Pikmin 3 Deluxe Review – 3 Stars

This time there are three astronauts stranded on an uncharted planet who must command seed-like aliens to help them survive. Once again it’s a puzzle of problem-solving built around multi-tasking. Every day you must gather the right mix of helpers to overcome obstacles between you and the food and fuel needed to keep you alive by nightfall and in the long term gather what’s needed to repair the ship to leave.

For players of the first two Pikmin games this must be familiar enough to feel like a remake, but with three astronauts instead of one, separated from each other after the crash, it means the story can shift between their different perspectives and situations creating a more sophisticated narrative. Their conversations help give the story depth and when you bring them together, the way your control of the game expands as you shift from one astronaut to another adds another dimension to the multitasking puzzles as you have to coordinate their efforts.

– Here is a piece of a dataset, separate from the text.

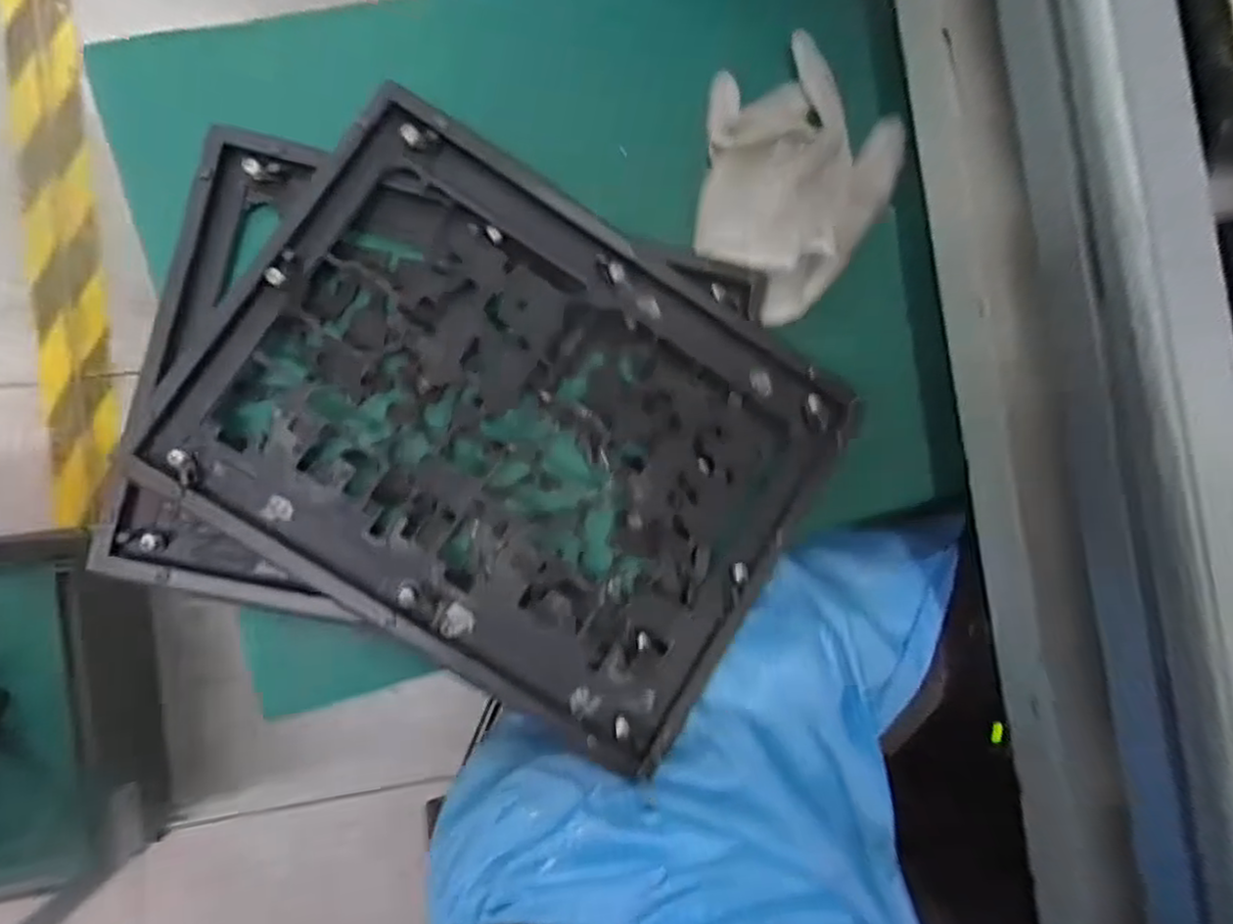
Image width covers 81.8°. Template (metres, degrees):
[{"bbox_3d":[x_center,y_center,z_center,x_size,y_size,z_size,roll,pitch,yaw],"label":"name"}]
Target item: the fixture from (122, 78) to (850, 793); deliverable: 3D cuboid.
[{"bbox_3d":[-0.055,-0.019,0.407,0.331,0.024,0.260,32,83,-3],"label":"fixture"}]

This means it’s a larger world as three astronauts can cover more ground and so you have to cope with longer distances to organize your troops for more complex situations.

Again, there a five kinds of Pikmin that can earn upgrades by drinking nectar with new flying and rock-smashing skills added to the mix. And again there are big boss creatures with surprising attacks to overwhelm, but the helpful twist is that you can command your Pikmin to “Charge” the creatures en mass, reducing the attrition from the first games where you had to lob the Pikmin to the fight one at a time.

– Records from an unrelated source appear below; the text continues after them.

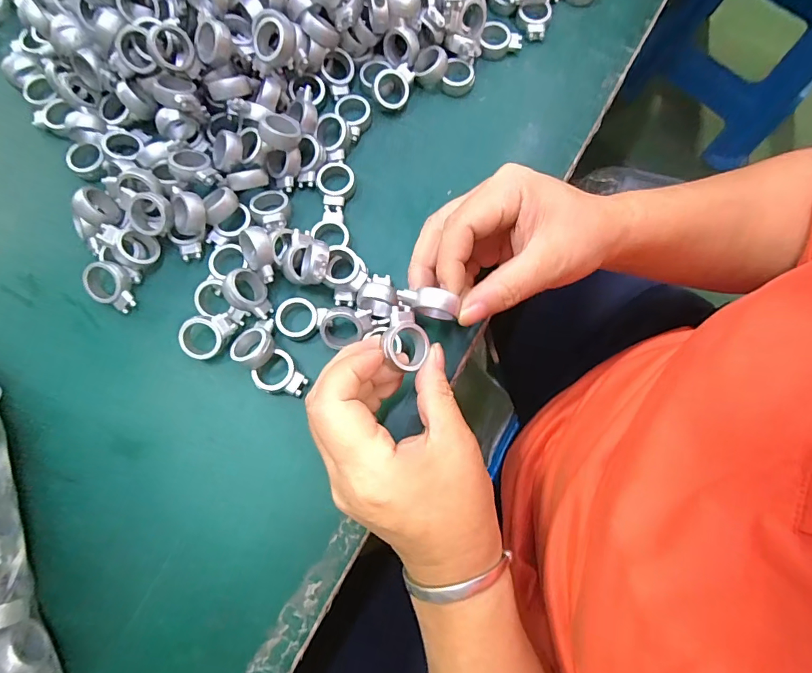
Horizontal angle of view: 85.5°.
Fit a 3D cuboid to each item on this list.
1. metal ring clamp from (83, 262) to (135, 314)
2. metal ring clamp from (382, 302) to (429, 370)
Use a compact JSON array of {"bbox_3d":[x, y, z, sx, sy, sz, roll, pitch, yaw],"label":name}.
[{"bbox_3d":[-0.188,-0.033,0.281,0.031,0.012,0.027,20,100,-6],"label":"metal ring clamp"},{"bbox_3d":[0.001,0.000,0.229,0.023,0.009,0.032,13,76,3],"label":"metal ring clamp"}]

The Deluxe Edition for the Switch tweaks the co-op mode so that two players can take on the game’s Story and Mission modes on the same system and adds a number of difficulty settings so you can tweak the game’s schedule and instead of racing for survival you can work out the multitasking puzzles at your own pace.

It’s this last change that I think might make the difference for many who have given up on the Pikmin games before. That’s the biggest value for a game I enjoyed, but just couldn’t shake the feeling that I’d played it before, having also enjoyed Pikmin 1 & 2.